Using the information —
- 1) Reproduce word for word everything in the essay about the called-off wedding from "We’d been dating" down to "half years ago.".
- 2) Write the next part of the essay about the called-off wedding, picking up after its final sentence.

------ Extract ------

My ex was a fellow L.A. native I’d met on a dating app. We were surprised we hadn’t met IRL because our circles were intertwined; we went to rival high schools, and his cousin had been in a singing group with my sister and me, often performing at the Sherman Oaks Galleria back when it looked like it did in “Fast Times at Ridgemont High.”

We’d been dating for a year when I was diagnosed with breast cancer and had to deal with additional risks due to my BRCA1 gene mutation. He was right by my side, spending countless hours with Cedars-Sinai doctors and with me in the medical center and treatment rooms . Once I came out all clear, he proposed. Our wedding was set at the Sportsmen’s Lodge Hotel in Studio City, not far from where he grew up and where my mom was having lunch when she went into labor with me. I thought our past had come perfectly, romantically full circle. At 40, I had waited a long time for the right man, and I thought I’d found him. Then, we realized we had some fundamental differences about how we wanted to live our lives. We called off the wedding. That was two and a half years ago.

------ Record extracts ------

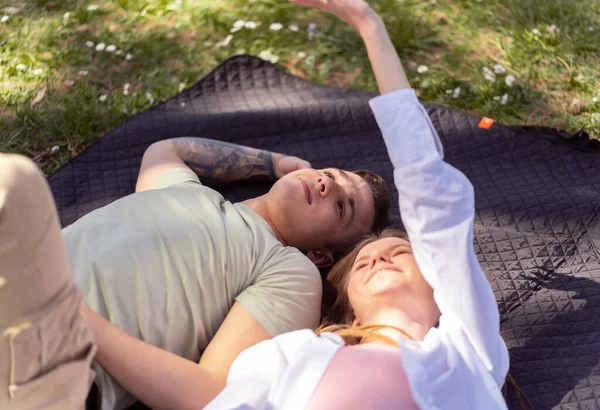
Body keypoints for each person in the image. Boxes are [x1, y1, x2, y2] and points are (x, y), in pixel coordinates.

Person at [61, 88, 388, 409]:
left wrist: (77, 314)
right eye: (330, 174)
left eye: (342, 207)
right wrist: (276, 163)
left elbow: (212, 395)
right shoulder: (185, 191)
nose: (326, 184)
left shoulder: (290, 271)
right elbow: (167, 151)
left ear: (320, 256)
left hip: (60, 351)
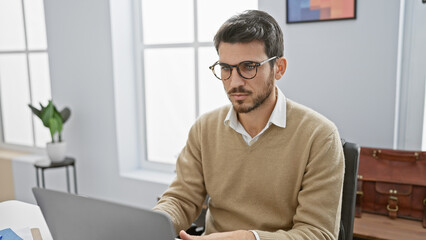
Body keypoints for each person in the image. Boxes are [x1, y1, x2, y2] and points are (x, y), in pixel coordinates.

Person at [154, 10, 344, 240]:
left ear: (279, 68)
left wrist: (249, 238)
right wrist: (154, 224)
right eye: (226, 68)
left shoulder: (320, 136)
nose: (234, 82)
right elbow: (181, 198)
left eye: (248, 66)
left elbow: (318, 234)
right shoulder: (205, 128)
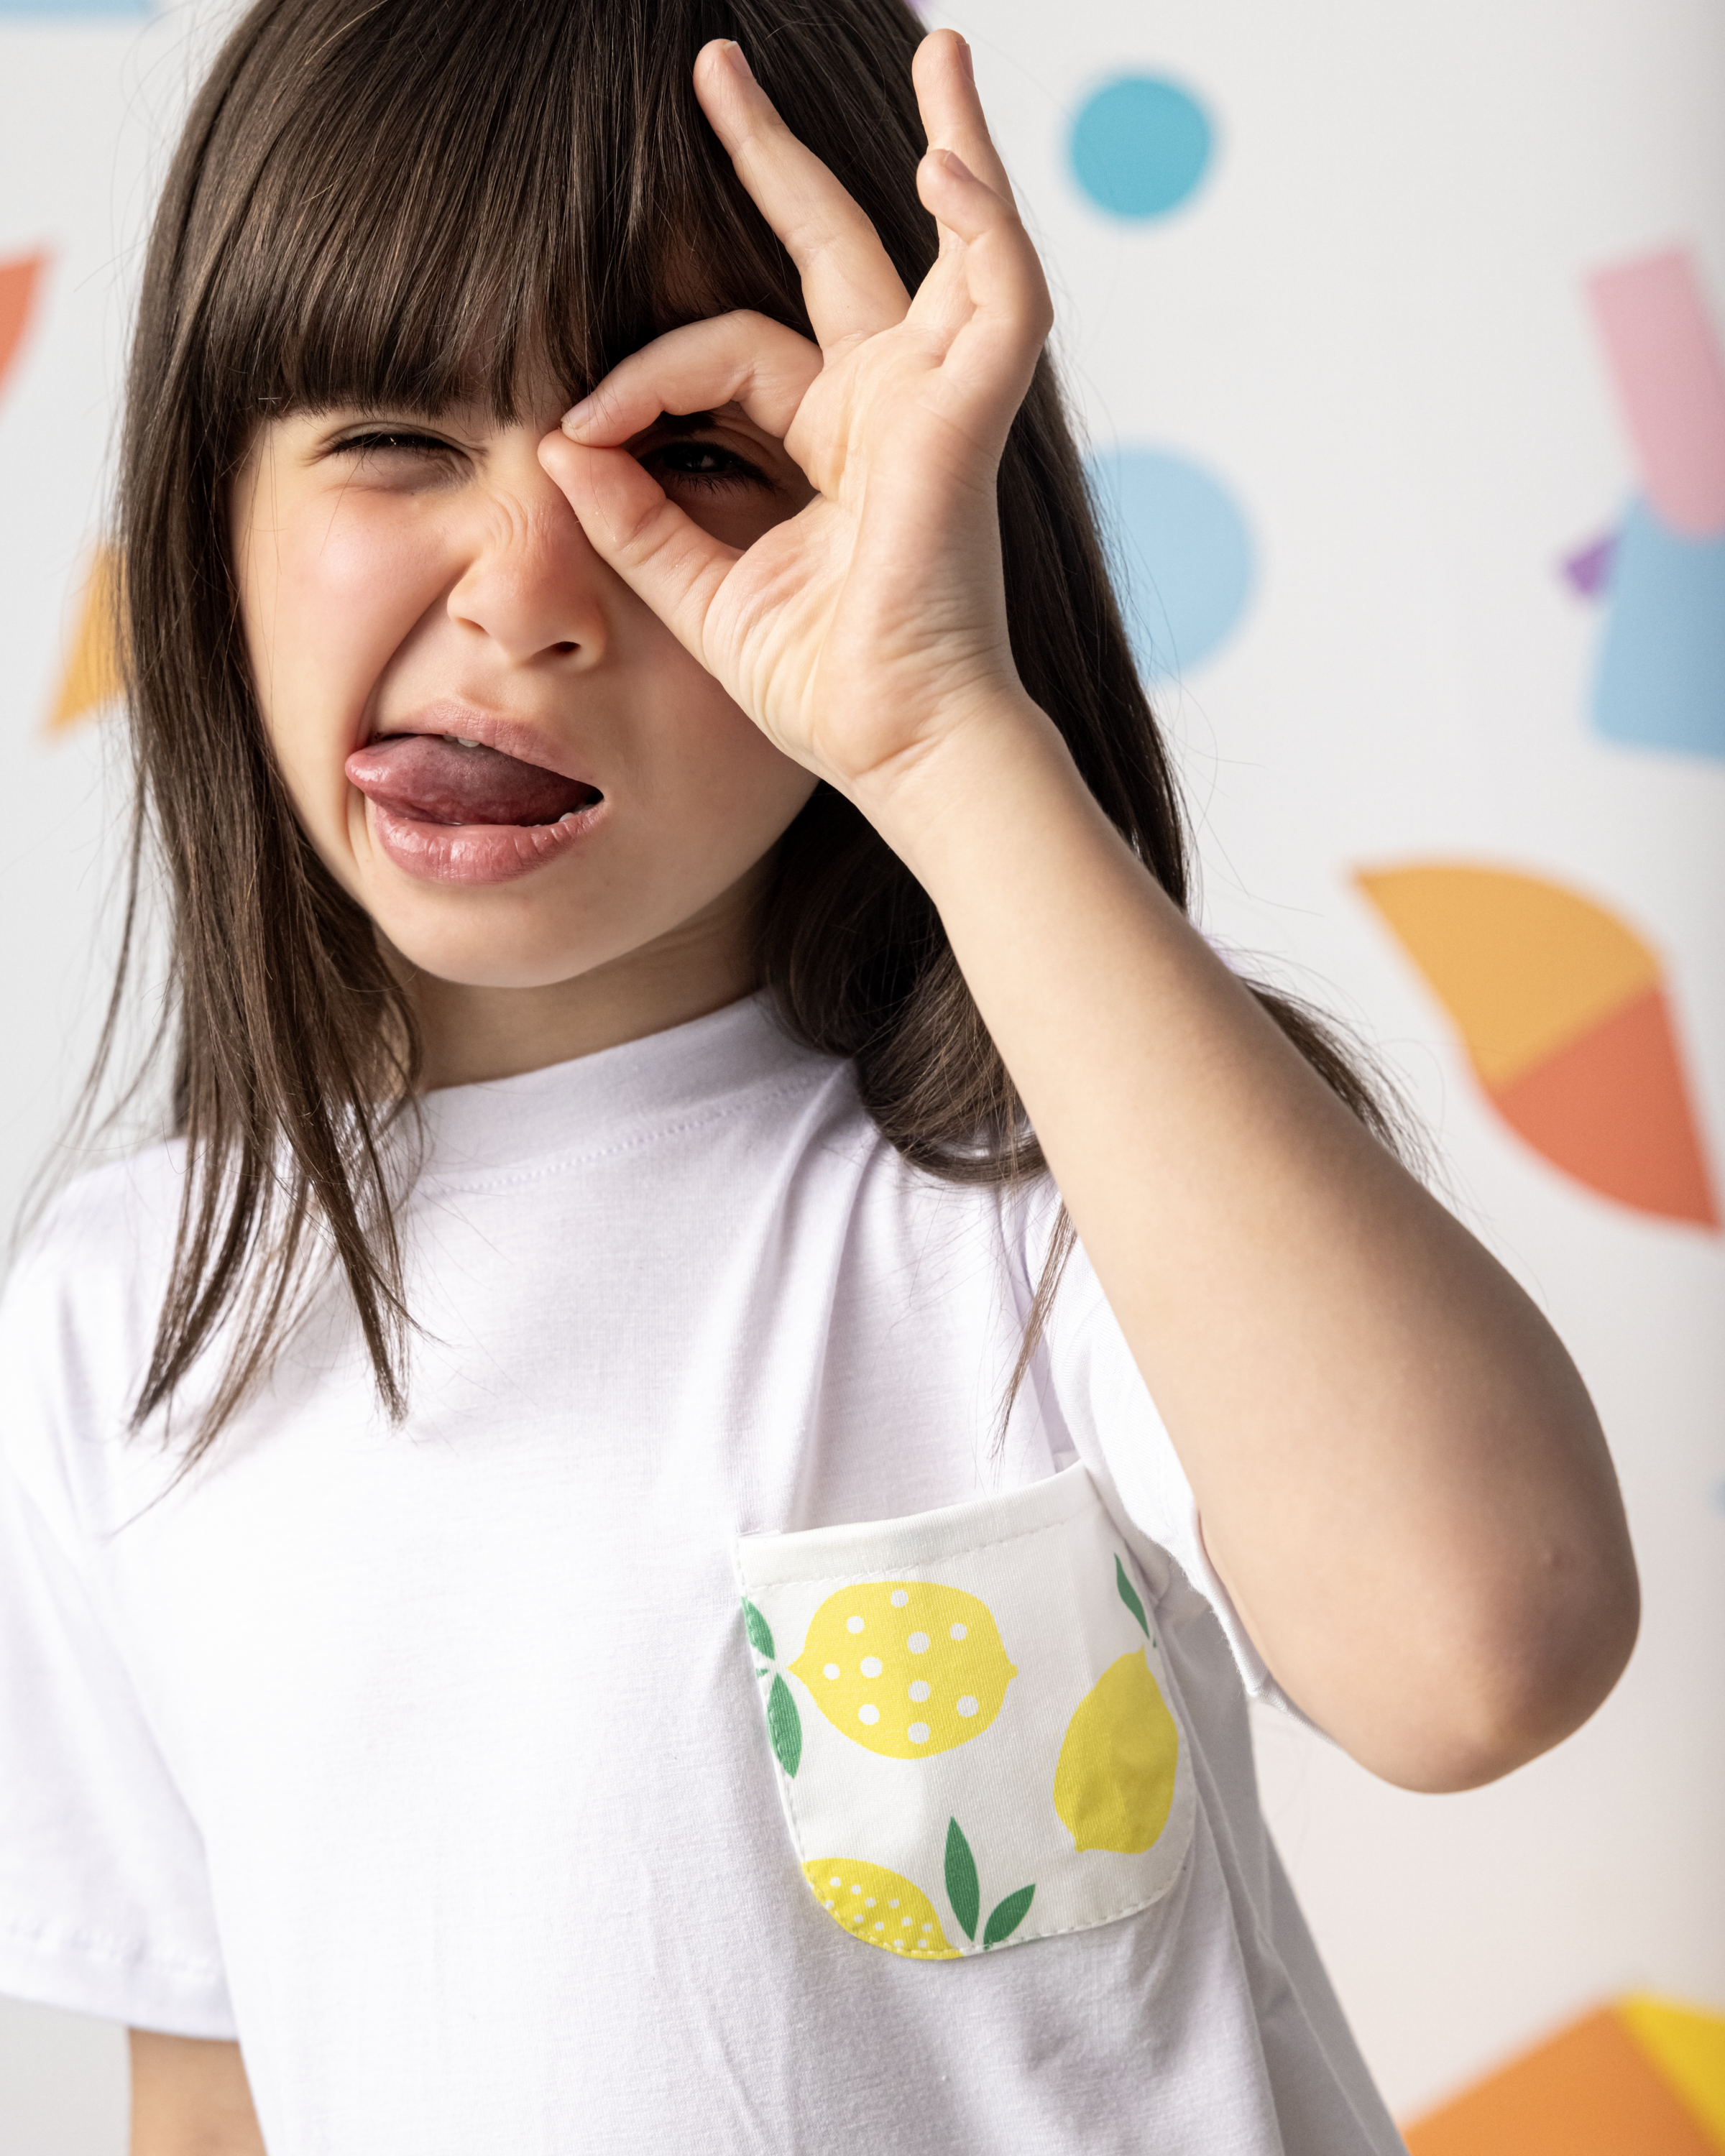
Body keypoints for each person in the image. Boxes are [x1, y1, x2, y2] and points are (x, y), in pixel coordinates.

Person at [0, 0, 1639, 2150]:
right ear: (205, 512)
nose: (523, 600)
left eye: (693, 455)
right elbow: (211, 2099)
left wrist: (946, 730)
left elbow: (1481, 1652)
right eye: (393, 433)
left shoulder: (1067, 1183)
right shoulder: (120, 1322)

------

Answers to the exercise —
- 1)
We’d been dating for a year when I was diagnosed with breast cancer and had to deal with additional risks due to my BRCA1 gene mutation. He was right by my side, spending countless hours with Cedars-Sinai doctors and with me in the medical center and treatment rooms . Once I came out all clear, he proposed. Our wedding was set at the Sportsmen’s Lodge Hotel in Studio City, not far from where he grew up and where my mom was having lunch when she went into labor with me. I thought our past had come perfectly, romantically full circle. At 40, I had waited a long time for the right man, and I thought I’d found him. Then, we realized we had some fundamental differences about how we wanted to live our lives. We called off the wedding. That was two and a half years ago.

- 2)
I left that relationship a different person than I entered it, not only with more self-awareness but also with the emotional and physical scars and changes that going through cancer brings. I found my single self face to face with two fears: the fear of sharing my new body with a new man and the fear that I might never find a man, or love, again. I stopped allowing myself to believe, or even hope, that I would. I had lost a lot in such a short period of time that I was scared to take that chance. So, I vowed I wouldn’t get back out in the dating world until I had worked through my fears and would take as much time as I needed to heal before attempting a new relationship.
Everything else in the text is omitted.